If you're like me, keeping a plant alive can be a difficult task. After doing some research, I’ve found the right plants and habits to keep them healthy and happy. When gardening, Miracle-Gro has some helpful information to throw our way.
“Starting a garden is just like real estate, it’s all about location. Place your garden in a part of your yard where you’ll see it regularly (out of sight, out of mind definitely applies to gardening). That way, you’ll be much more likely to spend time in it.”
I’ve been guilty one too many times of placing plants on the porch and forgetting about them until it’s too late. If focusing on indoor plants, make sure it’s a centralized location in your home that you pass daily, and set watering/repotting reminders on your phone. Tip: houseplants typically need to be repotted every 8 to 12 months.
We can all get eager after the first warm day of the year, but it is important to know your area's frost dates before beginning your planting for the season. Plant too early, and plants can die before ever being able to bloom. It’s equally as important to note fall frost dates, so you can harvest plants before cold weather comes and causes damage. To spice up the inside of your place, I have a few houseplants that any novice can keep flourishing. First, we have a big and tropical monstera plant, which can adapt to different light conditions. The monstera can be watered every 1 to 2 weeks, allowing for the soil to dry in between. This plant can live up to 5 years. Next, we have the long-lasting Spider Plant, which can live for over 50 years! The spider plant does best in indirect sunlight, but still a bright area. For the plant's first year, water weekly. After the first year watering can be further apart. This plant will continue to grow, so many choose to use hanging pots.
If you’re seeking an easy plant that loves the sun, look to the Ponytail Palm. As long as this plant is in a bright area of the home, and getting occasional drinks of water, it will thrive! If you’re looking for a variety of plants or a place to purchase these, check out Bloomscape which delivers house plants, or stop by the local Gardener’s Supply.
Is your garden veggie specific?

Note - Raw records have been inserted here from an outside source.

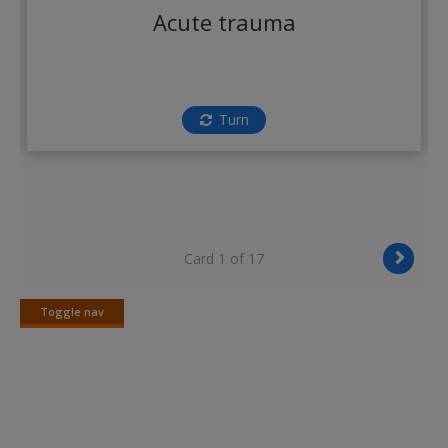
Create a new account
Acute trauma
Turn
Card 1 of 17
Toggle nav
Toggle
nav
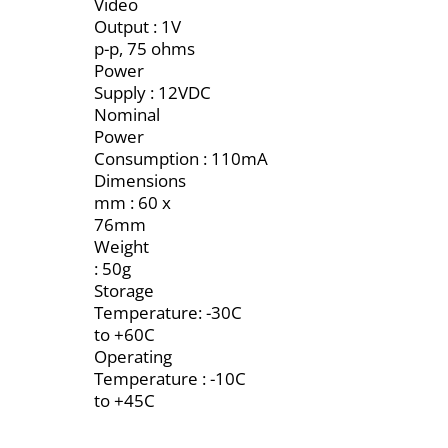
Video
Output : 1V
p-p, 75 ohms
Power
Supply : 12VDC
Nominal
Power
Consumption : 110mA
Dimensions
mm : 60 x
76mm
Weight
: 50g
Storage
Temperature: -30C
to +60C
Operating
Temperature : -10C
to +45C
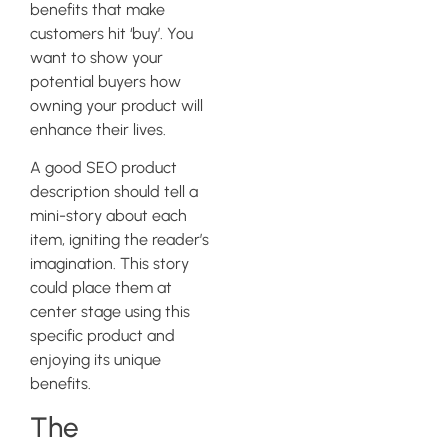
benefits that make
customers hit ‘buy’. You
want to show your
potential buyers how
owning your product will
enhance their lives.
A good SEO product
description should tell a
mini-story about each
item, igniting the reader’s
imagination. This story
could place them at
center stage using this
specific product and
enjoying its unique
benefits.
The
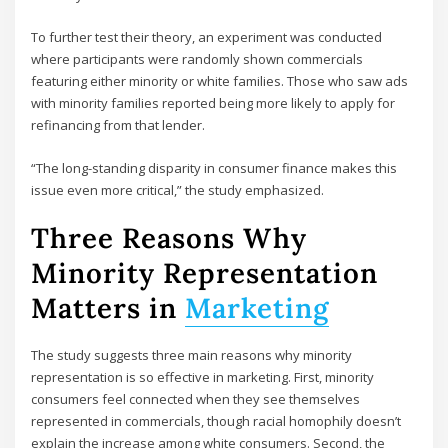
To further test their theory, an experiment was conducted
where participants were randomly shown commercials
featuring either minority or white families. Those who saw ads
with minority families reported being more likely to apply for
refinancing from that lender.
“The long-standing disparity in consumer finance makes this
issue even more critical,” the study emphasized.
Three Reasons Why
Minority Representation
Matters in
Marketing
The study suggests three main reasons why minority
representation is so effective in marketing. First, minority
consumers feel connected when they see themselves
represented in commercials, though racial homophily doesn’t
explain the increase among white consumers. Second, the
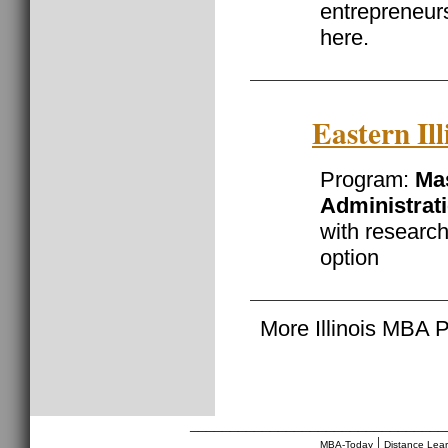
entrepreneurs
here.
Eastern Ill
Program:
Mas
Administrat
with researc
option
More Illinois MBA 
________________________________
|
MBA-Today
Distance Lea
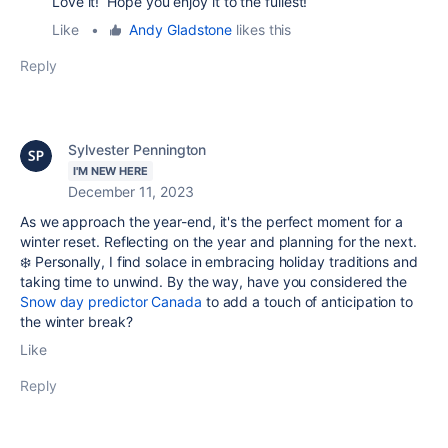
Love it! Hope you enjoy it to the fullest!
Like
•
Andy Gladstone
likes this
Reply
Sylvester Pennington
I'M NEW HERE
December 11, 2023
As we approach the year-end, it's the perfect moment for a
winter reset. Reflecting on the year and planning for the next.
❄️ Personally, I find solace in embracing holiday traditions and
taking time to unwind. By the way, have you considered the
Snow day predictor Canada
to add a touch of anticipation to
the winter break?
Like
Reply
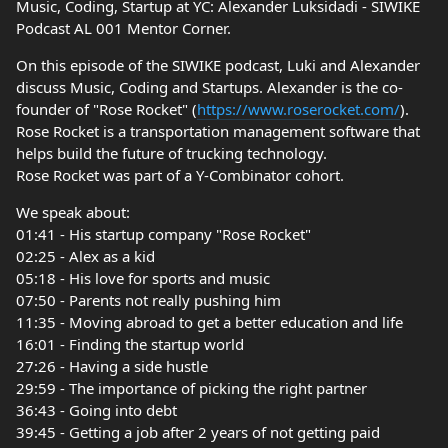
Music, Coding, Startup at YC: Alexander Luksidadi - SIWIKE
Podcast AL 001 Mentor Corner.
On this episode of the SIWIKE podcast, Luki and Alexander
discuss Music, Coding and Startups. Alexander is the co-
founder of "Rose Rocket" (
https://www.roserocket.com/
).
Rose Rocket is a transportation management software that
helps build the future of trucking technology.
Rose Rocket was part of a Y-Combinator cohort.
We speak about:
01:41 - His startup company "Rose Rocket"
02:25 - Alex as a kid
05:18 - His love for sports and music
07:50 - Parents not really pushing him
11:35 - Moving abroad to get a better education and life
16:01 - Finding the startup world
27:26 - Having a side hustle
29:59 - The importance of picking the right partner
36:43 - Going into debt
39:45 - Getting a job after 2 years of not getting paid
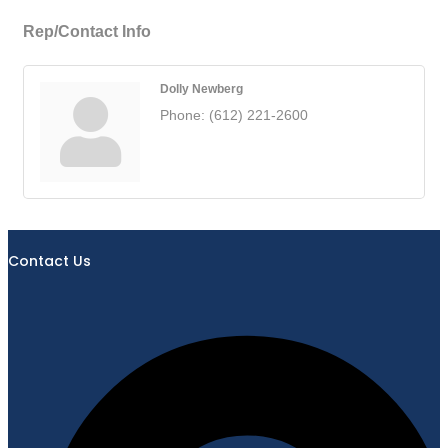
Rep/Contact Info
Dolly Newberg
Phone:
(612) 221-2600
Contact Us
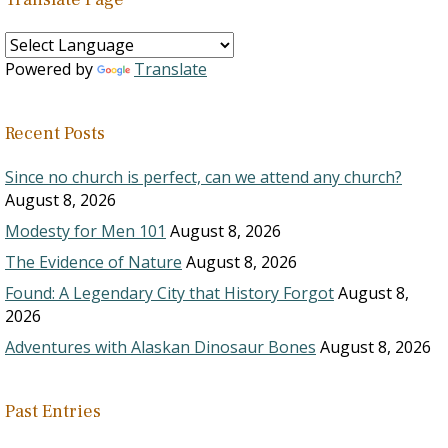
Powered by
Translate
Recent Posts
Since no church is perfect, can we attend any church?
August 8, 2026
Modesty for Men 101
August 8, 2026
The Evidence of Nature
August 8, 2026
Found: A Legendary City that History Forgot
August 8,
2026
Adventures with Alaskan Dinosaur Bones
August 8, 2026
Past Entries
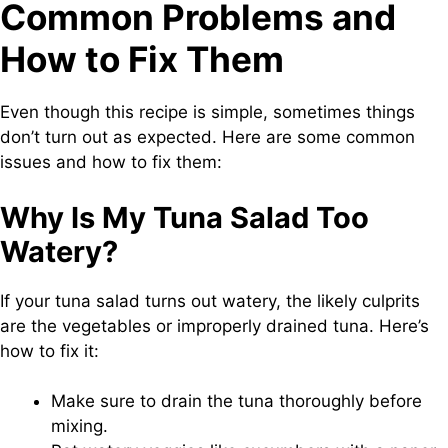
Common Problems and
How to Fix Them
Even though this recipe is simple, sometimes things
don’t turn out as expected. Here are some common
issues and how to fix them:
Why Is My Tuna Salad Too
Watery?
If your tuna salad turns out watery, the likely culprits
are the vegetables or improperly drained tuna. Here’s
how to fix it:
Make sure to drain the tuna thoroughly before
mixing.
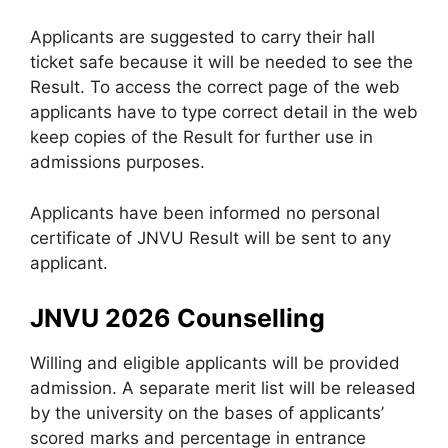
Applicants are suggested to carry their hall
ticket safe because it will be needed to see the
Result. To access the correct page of the web
applicants have to type correct detail in the web
keep copies of the Result for further use in
admissions purposes.
Applicants have been informed no personal
certificate of JNVU Result will be sent to any
applicant.
JNVU 2026 Counselling
Willing and eligible applicants will be provided
admission. A separate merit list will be released
by the university on the bases of applicants’
scored marks and percentage in entrance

Make sure you’re working with the best quality soil, as it is essential for keeping your vegetables safe and healthy. Through UVM’s Agricultural and Environmental Testing Lab, you can get your soil tested to ensure it is viable. When planning your vegetable garden, choose plants that grow easily such as cucumbers, tomatoes, summer squash, and lettuce. Some of these plants can easily be grown in containers
The most important piece of advice I’ve found is that a little can go a long way when it comes to enhancing your home’s environment. If you can't budget the time or expense to add an entire garden, a few plants are all you need.
According to the DIY Network,
“Added greenery brings color and appeal to any front porch. Bringing a few potted plants to your home's exterior can dramatically enhance the look of your home.”